1. The question is as to the validity of the adoption in 1898 of the 1st defendant by the 2nd defendant on behalf of her husband who died in 1861. This was a second adoption, a prior adoption having been made in 1885 but the son then adopted died shortly afterwards. Both adoptions were made on the authority of the 2nd defendant's husband, together with the assent of some of his sapindas, on each occasion.
2. We have no hesitation in agreeing with the District Judge in finding that the 2nd defendant's husband did authorise his wife to adopt to him. The authority as proved by the witnesses was in general terms requiring her to adopt so as to continue his line and to provide for his spiritual benefit. He did not indicate any particular person for adoption either by name or otherwise and placed no restrictions whatever on his wife's discretion.
3. Such being the case, the first question is whether to authority so given was exhausted by the first adoption, or whether on the death of the son then adopted, the authority of the husband survived so as to enable the widow to make the present--that is, a second--adoption.
4. We are not aware of any judicial decision which would bind us to hold that the husband's authority in circumstances like the present is so completely worked out by the first adoption as to prevent the widow from acting upon it when necessity arises for a fresh adoption, the estate being still vested in her, and being liable to be divested by such adoption. We are of opinion that the husband's authority held good for the second adoption also. The object and purpose of the authority given by the husband was to perpetuate his family as well as to secure his spiritual benefit, and it would be unreasonable to hold that an accident such as the early death of the boy first adopted should be allowed to frustrate the fulfilment of his object and to preclude the widow from making another adoption in the absence of any legal impediment to her doing so. When the general intention of a Hindu to be represented by an adopted son is clear, as in this case, there seems no reason why effect should not be given to such intention, if it is possible to do so without contravening the law. Each case must be decided on its own merits, without applying too strict a rule of construction in regard to powers of this description.
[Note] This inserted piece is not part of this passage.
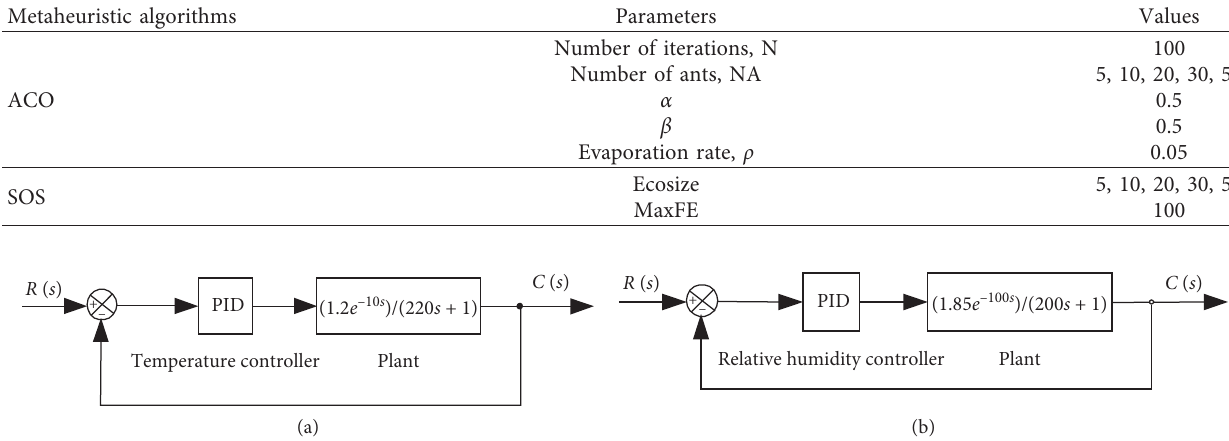
Figure 11: Block diagram of PID controller by the Z-N and pole placement method. (a) Temperature plant. (b) RH plant.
5. We are supported in our view by the decision of Sir Thomas Strange in Veeraperumal Pillai v. Narain Pillai 1 Str. N.C. 78 where a widow was held entitled to adopt a boy in furtherance of her husband's general intention in lieu of another indicated by him but who was not available ; the same principle has been adopted by the Bombay High Court in Lakshmibai v. Ragoji I.L.R. 22 B. 996 where the boy who was indicated for adoption not being available, the adoption of another was upheld.
6. It would appear from the note 3 at page 14 of Morley's Digest that 'instances have occurred in which a widow has made a second adoption on the failure of the first by death in fulfilment of a single injunction or authority from her husband, the object of such injunction being unattained unless the child lives. ' Another instance of the husband's general intention being acted on by the widow without disapproval even where the. husband did not directly give authority for the adoption, is to be found in the case from this Presidency, Ramasami v. Venkatarama L.R. 6 IndAp 196, So that the practice of the community has been in accordance with our view of the law.
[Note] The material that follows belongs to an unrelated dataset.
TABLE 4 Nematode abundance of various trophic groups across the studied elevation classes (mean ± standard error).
7. The Cases in Calcutta to which our attention has been drawn adopt what appears to us to be too artificial a rule of construction in that they practically disregard the question of intention in such cases.
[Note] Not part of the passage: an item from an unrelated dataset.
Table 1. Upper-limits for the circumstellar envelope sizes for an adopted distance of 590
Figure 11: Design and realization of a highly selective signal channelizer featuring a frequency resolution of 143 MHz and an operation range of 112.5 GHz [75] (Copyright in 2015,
8. We must, therefore, hold that the adoption in dispute in this case was valid, apart from the assent of the sapindas which was also relied on. In this view, it is not necessary for us to enter into a discussion as to the validity of that assent, but we may state that our conclusion is that that assent was not valid for several reasons, the most important of which is that it was too general in its nature ' any boy at any time ' and was not acted on for 9 years, during which circumstances, had materially changed, one of them being that two out of three assenting sapindas and two dissenting sapindas had died in the meantime.